▶ What you will do:
1. In the forum thread on asking parents for permission to marry, list the things that one post says asking for a future spouse's hand reduces that person to the level of.
2. Write a continuation of the forum thread on asking parents for permission to marry, picking up right after its last sentence.

▶ Page excerpt:
My husband asked me to marry him before consulting my parents. At the time, because of our conservative religious backgrounds, it was slightly scandalous -- but we got over it quickly.

It is her and his choice, not their parents.
 

freethinker44

Well-Known Member
I didn't ask for permission. It wouldn't have stopped us from getting married so I don't see what the point is. Just some outdated tradition.
 

Drolefille

PolyPanGeekGirl
I already would have asked my girlfriend first. But if that was going to be a problem, I think we would have known that they wouldn't approve already. And so we probably would be getting married anyway.
 

bobhikes

Nondetermined
Premium Member
No doubt family is something you also get with a marriage, but explicitly asking them for your future spouse's hand in marriage is to reduce them to the level of a car or a dog or a pair of pants.

Only if you believe this to be so. I see it as the parents of my wife are important to her. It is important to make a good impression on her parents. My wife asked me to ask her father.

I would have took them out to dinner and told both parents that we wished to get married and would like their approval.
 

Levite

Higher and Higher
and if their reason was because you guys don't have the same religious beliefs, and that's the only reason why they don't give you their blessing.

would you still ask her to marry you, despite them refusing the blessing? even if she is still willing to marry you?

I would not marry someone of a different religion, so this wouldn't come up.

If this was a matter of me dating a Jewish girl, and her parents disliking me because I was either too Jewishly liberal or too Jewishly traditional for them, I would consider it unfortunate, but in the end, it's not up to them who their daughter marries. If the girl and I wanted to be married, we would get married, and her parents would just have to suck it up.

▶ Stored data:

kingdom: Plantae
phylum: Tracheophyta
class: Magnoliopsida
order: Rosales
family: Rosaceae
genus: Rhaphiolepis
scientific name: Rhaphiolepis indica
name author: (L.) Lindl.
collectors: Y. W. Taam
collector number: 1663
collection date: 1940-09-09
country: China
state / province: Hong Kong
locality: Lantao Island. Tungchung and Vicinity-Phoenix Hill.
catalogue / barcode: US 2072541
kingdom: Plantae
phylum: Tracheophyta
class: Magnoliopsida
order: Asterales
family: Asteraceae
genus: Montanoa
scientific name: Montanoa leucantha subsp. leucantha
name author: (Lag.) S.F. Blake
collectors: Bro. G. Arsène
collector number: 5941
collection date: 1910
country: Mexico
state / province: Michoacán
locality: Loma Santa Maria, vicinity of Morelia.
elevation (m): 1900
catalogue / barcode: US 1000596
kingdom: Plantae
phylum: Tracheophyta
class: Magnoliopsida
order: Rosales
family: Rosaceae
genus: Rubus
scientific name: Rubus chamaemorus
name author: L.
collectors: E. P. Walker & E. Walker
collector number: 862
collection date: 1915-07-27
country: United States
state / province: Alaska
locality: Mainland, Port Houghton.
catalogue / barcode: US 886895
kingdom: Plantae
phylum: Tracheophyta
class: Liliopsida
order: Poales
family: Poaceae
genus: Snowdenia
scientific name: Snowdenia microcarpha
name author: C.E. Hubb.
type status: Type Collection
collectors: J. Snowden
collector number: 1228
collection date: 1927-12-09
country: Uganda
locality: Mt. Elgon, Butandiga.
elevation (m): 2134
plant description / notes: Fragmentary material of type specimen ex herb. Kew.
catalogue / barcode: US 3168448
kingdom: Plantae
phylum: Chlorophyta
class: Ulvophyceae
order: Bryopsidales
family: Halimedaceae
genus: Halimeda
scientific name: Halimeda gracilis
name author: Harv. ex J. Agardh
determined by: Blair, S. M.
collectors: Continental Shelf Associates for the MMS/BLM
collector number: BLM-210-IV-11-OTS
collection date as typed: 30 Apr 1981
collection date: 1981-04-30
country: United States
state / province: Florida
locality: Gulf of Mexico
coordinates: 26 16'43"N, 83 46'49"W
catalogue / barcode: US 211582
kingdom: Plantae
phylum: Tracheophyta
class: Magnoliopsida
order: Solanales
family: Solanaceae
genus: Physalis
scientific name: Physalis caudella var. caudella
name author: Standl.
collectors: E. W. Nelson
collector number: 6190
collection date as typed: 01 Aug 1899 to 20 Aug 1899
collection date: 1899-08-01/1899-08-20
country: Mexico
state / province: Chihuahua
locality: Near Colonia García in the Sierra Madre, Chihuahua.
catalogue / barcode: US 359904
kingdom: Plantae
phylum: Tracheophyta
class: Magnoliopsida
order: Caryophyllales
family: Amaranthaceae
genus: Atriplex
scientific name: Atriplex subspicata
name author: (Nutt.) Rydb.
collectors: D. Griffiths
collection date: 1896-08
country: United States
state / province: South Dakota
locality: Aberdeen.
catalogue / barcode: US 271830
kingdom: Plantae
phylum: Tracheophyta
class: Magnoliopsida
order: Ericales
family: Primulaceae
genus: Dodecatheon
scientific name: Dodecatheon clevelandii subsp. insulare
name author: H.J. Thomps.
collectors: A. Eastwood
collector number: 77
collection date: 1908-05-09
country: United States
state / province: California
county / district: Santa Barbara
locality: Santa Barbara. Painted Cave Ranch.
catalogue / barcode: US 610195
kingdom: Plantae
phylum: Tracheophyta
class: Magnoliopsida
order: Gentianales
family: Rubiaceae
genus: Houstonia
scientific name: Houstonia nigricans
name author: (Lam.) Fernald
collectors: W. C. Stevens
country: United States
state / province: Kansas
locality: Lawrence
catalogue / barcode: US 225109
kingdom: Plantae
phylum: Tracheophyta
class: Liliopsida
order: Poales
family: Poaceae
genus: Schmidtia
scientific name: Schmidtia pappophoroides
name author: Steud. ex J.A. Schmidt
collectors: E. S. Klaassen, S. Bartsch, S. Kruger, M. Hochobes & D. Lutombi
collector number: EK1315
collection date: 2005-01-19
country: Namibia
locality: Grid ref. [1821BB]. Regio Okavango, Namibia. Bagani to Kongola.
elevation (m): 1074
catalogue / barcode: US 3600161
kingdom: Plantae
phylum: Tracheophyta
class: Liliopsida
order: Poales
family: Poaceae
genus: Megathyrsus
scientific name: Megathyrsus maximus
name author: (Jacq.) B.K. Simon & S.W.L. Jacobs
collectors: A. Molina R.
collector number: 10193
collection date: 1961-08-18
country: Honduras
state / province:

▶ Answer section:
1.
a car
a dog
a pair of pants

2.
Fortunately, Mrs. Levite's family and I get along quite well, they see two rabbis as being a good match for one another....
 

DreadFish

Cosmic Vagabond
If it's ok with the woman that I marry, it's ok with me.

I like the idea of asking for a blessing, at least, because it's a nice gesture of respect toward the parents, showing them that you also care about family, but I would not let them stop us from marrying if we both wanted to. I don't think I would ask the father before asking the daughter.

Religion wouldn't really be a potential problem for me unless she was Abrahamic. That might make things difficult because my view is much different.
 

Nymphs

Well-Known Member
and if their reason was because you guys don't have the same religious beliefs, and that's the only reason why they don't give you their blessing.

would you still ask her to marry you, despite them refusing the blessing? even if she is still willing to marry you?

And in my personal situation, yes. I'm not going to give love up because someone else doesn't approve.
 

1137

Here until I storm off again
Premium Member
I probably wouldn't ask at all. While I'm a "gentleman" I don't think treating your love as owned property is very "classy". Goes without saying that if I asked and they said no I wouldn't mind at all. If religion is an issue then I think she would have told you so before hand.
 

edwinic

Member
and if their reason was because you guys don't have the same religious beliefs, and that's the only reason why they don't give you their blessing.

would you still ask her to marry you, despite them refusing the blessing? even if she is still willing to marry you?
Hi, what is a blessing? Why should it matter to you?
 

Apex

Somewhere Around Nothing
and if their reason was because you guys don't have the same religious beliefs, and that's the only reason why they don't give you their blessing.

would you still ask her to marry you, despite them refusing the blessing? even if she is still willing to marry you?
I refused to ask my wife's parents when I proposed. She even told me that her dad would be expecting it. I told her upfront I would not do it. It was her decision, not her parents.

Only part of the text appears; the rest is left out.